Jakarta (MataMaluku) – Wakil Ketua Komisi I DPR RI, Teuku Riefky Harsya, menyatakan bahwa pembebasan Pilot Susi Air Kapten Philip Mark Mehrtens oleh Organisasi Papua Merdeka (OPM) atau Kelompok Kriminal Bersenjata (KKB) menjadi catatan penting dalam sejarah internasional, menunjukkan kemampuan Indonesia menangani kasus penyanderaan dengan baik.

“Kami dari Komisi I DPR RI melihat ini sebagai pencapaian yang menunjukkan kepada dunia bahwa Indonesia mampu menyelesaikan penyanderaan warga negara asing di wilayah NKRI dengan sukses,” ungkap Teuku Riefky dalam keterangannya di Jakarta, Sabtu.

Ia juga menegaskan bahwa keberhasilan ini merupakan hasil kerja keras dari berbagai pihak, termasuk TNI-Polri, pemerintah pusat dan daerah, tokoh agama, adat, serta dukungan masyarakat setempat.

Secara khusus, Komisi I DPR memberikan apresiasi kepada Menteri Pertahanan Prabowo Subianto, Panglima TNI Jenderal TNI Agus Subiyanto, dan Kepala Badan Intelijen Negara (BIN) Budi Gunawan yang berperan penting dalam keberhasilan operasi ini.

“Kami mengucapkan terima kasih atas upaya luar biasa yang dilakukan dengan penuh kesabaran selama satu setengah tahun terakhir. Misi pembebasan Kapten Philip Mehrtens, warga negara Selandia Baru, akhirnya berhasil,” tambahnya.

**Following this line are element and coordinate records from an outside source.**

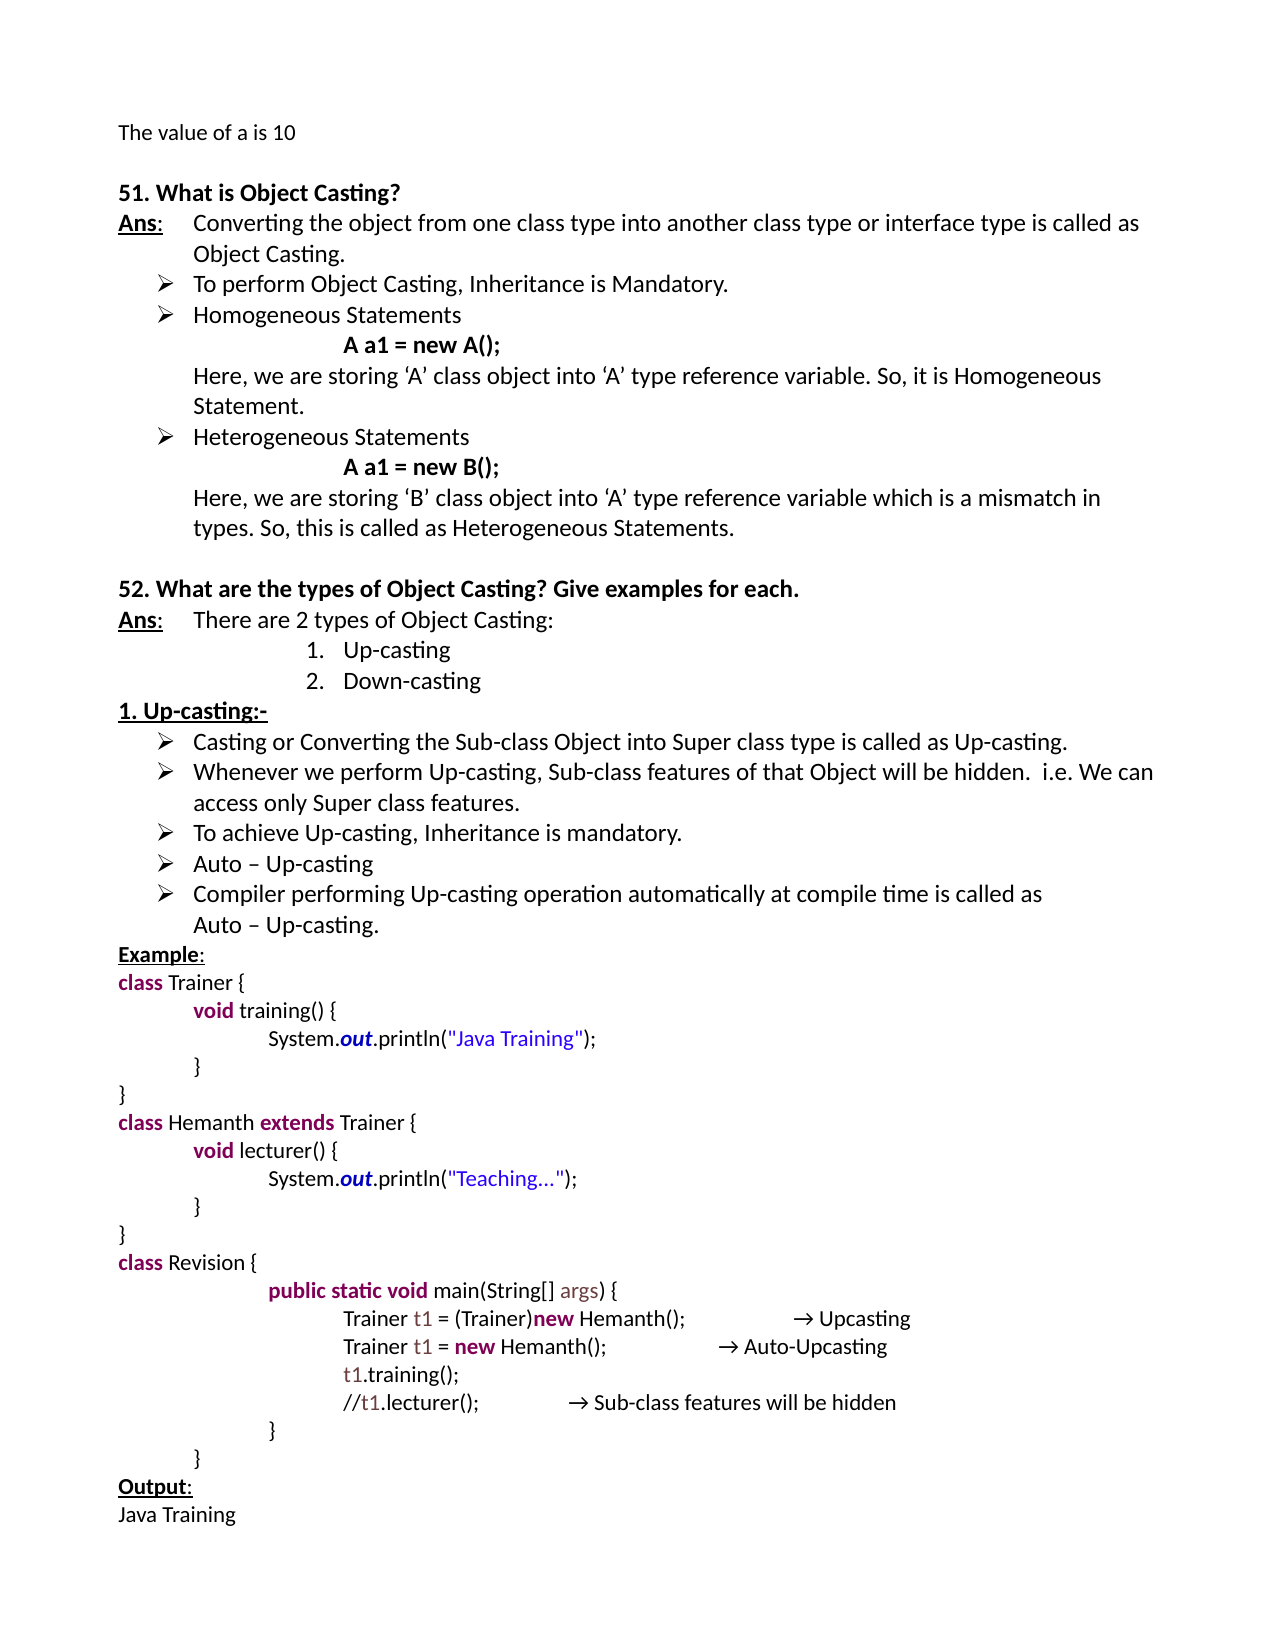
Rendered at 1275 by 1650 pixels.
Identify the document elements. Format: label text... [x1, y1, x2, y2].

text } [118, 1192, 1157, 1220]
list Up-casting [306, 634, 1157, 665]
text void lecturer() { [118, 1136, 1157, 1164]
list Casting or Converting the Sub-class Object into Super class type is called as Up-casting. [156, 726, 1157, 757]
text class Hemanth extends Trainer { [118, 1108, 1157, 1136]
list Homogeneous Statements [156, 299, 1157, 329]
text } [118, 1220, 1157, 1248]
text Ans: There are 2 types of Object Casting: [118, 604, 1157, 634]
text class Trainer { [118, 968, 1157, 996]
text Trainer t1 = (Trainer)new Hemanth(); → Upcasting [118, 1304, 1157, 1332]
list Auto – Up-casting [156, 848, 1157, 879]
text The value of a is 10 [118, 118, 1157, 146]
text Here, we are storing ‘A’ class object into ‘A’ type reference variable. So, it is Homogeneous Statement. [118, 360, 1157, 421]
text Example: [118, 940, 1157, 968]
text Ans: Converting the object from one class type into another class type or interface type is called as Object Casting. [118, 207, 1157, 268]
text } [118, 1416, 1157, 1444]
list To achieve Up-casting, Inheritance is mandatory. [156, 818, 1157, 848]
list Whenever we perform Up-casting, Sub-class features of that Object will be hidden. i.e. We can access only Super class features. [156, 757, 1157, 818]
text A a1 = new A(); [118, 329, 1157, 360]
text } [118, 1052, 1157, 1080]
text } [118, 1444, 1157, 1472]
text A a1 = new B(); [118, 451, 1157, 482]
text Trainer t1 = new Hemanth(); → Auto-Upcasting [118, 1332, 1157, 1360]
text System.out.println("Java Training"); [118, 1024, 1157, 1052]
text void training() { [118, 996, 1157, 1024]
text Here, we are storing ‘B’ class object into ‘A’ type reference variable which is a mismatch in types. So, this is called as Heterogeneous Statements. [118, 482, 1157, 543]
text class Revision { [118, 1248, 1157, 1276]
text public static void main(String[] args) { [118, 1276, 1157, 1304]
text System.out.println("Teaching..."); [118, 1164, 1157, 1192]
list Heterogeneous Statements [156, 421, 1157, 451]
text //t1.lecturer(); → Sub-class features will be hidden [118, 1388, 1157, 1416]
text } [118, 1080, 1157, 1108]
text 1. Up-casting:- [118, 696, 1157, 726]
list Down-casting [306, 665, 1157, 696]
text Java Training [118, 1500, 1157, 1528]
list Compiler performing Up-casting operation automatically at compile time is called as Auto – Up-casting. [156, 879, 1157, 940]
text Output: [118, 1472, 1157, 1500]
text t1.training(); [118, 1360, 1157, 1388]
text 51. What is Object Casting? [118, 177, 1157, 207]
text 52. What are the types of Object Casting? Give examples for each. [118, 573, 1157, 604]
list To perform Object Casting, Inheritance is Mandatory. [156, 268, 1157, 299]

Kapten Philip Mark Mehrtens disandera oleh KKB pimpinan Egianus Kogoya sejak Februari 2023 dan berhasil dibebaskan pada Sabtu (21/9). Kasatgas Humas Operasi Damai Cartenz 2024, AKBP Bayu Suseno, menyatakan bahwa Philip telah dijemput oleh tim gabungan di Kampung Yuguru, Distrik Maibarok, Kabupaten Nduga, dan langsung diterbangkan menuju Mako Brimob Batalyon B/Timika.

Kepala Operasi Damai Cartenz 2024, Brigjen Polisi Faizal Ramadhani, menjelaskan bahwa pendekatan soft approach menjadi kunci keberhasilan dalam pembebasan ini. Pihaknya mengedepankan dialog melalui tokoh agama, adat, dan keluarga dekat Egianus Kogoya dalam proses negosiasi.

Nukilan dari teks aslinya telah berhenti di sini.